## [Exercise requirements]
Only a number is expected here: the count of lines in the data that contain "Intersport".

Records for this task section start

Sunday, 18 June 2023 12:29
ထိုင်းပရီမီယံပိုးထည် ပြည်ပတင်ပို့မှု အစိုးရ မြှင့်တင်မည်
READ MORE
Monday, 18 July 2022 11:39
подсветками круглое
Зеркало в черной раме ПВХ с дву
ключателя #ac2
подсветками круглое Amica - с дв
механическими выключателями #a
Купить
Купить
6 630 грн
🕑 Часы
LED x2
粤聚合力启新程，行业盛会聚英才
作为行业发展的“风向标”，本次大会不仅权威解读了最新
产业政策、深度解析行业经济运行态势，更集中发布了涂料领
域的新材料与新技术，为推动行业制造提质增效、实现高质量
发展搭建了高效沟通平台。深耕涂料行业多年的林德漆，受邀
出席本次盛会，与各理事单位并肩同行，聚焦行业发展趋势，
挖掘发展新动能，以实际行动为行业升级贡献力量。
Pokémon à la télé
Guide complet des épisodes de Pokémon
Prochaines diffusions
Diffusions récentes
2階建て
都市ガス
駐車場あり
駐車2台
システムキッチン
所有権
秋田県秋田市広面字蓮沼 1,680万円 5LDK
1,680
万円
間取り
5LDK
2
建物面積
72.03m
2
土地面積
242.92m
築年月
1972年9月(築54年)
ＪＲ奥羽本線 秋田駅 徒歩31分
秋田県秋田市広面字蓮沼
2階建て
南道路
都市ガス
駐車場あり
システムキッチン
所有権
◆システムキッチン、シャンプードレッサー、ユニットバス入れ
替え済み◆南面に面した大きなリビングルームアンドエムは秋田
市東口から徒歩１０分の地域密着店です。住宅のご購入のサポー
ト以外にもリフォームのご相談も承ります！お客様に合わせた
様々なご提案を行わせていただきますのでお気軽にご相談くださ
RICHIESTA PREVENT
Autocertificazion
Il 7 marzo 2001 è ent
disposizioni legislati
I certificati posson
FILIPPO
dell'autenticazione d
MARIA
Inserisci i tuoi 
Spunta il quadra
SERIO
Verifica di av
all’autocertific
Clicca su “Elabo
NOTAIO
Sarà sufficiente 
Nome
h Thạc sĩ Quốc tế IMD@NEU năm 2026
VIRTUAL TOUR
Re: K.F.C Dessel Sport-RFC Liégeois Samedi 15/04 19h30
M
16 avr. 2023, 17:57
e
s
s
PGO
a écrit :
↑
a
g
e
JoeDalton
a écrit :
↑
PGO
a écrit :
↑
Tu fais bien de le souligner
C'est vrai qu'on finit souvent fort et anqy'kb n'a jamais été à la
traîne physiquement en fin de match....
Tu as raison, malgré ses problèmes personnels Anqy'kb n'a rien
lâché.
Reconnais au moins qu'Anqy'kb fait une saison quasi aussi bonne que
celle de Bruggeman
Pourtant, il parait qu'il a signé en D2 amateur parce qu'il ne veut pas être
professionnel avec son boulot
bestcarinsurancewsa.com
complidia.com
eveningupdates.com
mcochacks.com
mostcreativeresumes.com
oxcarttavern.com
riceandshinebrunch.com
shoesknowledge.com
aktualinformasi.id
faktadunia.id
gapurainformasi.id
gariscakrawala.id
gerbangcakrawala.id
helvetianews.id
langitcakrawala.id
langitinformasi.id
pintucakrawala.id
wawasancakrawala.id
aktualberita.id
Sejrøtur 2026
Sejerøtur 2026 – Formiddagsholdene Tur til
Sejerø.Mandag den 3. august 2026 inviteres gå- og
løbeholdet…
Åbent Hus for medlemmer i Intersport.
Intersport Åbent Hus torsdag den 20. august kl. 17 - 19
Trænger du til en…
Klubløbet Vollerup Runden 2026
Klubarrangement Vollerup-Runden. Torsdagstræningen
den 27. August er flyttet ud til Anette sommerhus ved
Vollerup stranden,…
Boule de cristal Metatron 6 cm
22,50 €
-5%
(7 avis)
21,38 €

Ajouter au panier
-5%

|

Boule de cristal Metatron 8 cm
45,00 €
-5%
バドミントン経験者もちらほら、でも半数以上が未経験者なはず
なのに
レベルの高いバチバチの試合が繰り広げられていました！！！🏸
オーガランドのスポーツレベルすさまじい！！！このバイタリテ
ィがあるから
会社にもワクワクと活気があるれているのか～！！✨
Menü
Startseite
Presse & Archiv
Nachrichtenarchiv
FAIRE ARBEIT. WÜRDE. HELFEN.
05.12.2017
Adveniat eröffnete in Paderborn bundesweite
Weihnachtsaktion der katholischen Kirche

Records for this task section end

## [Response to this task]
2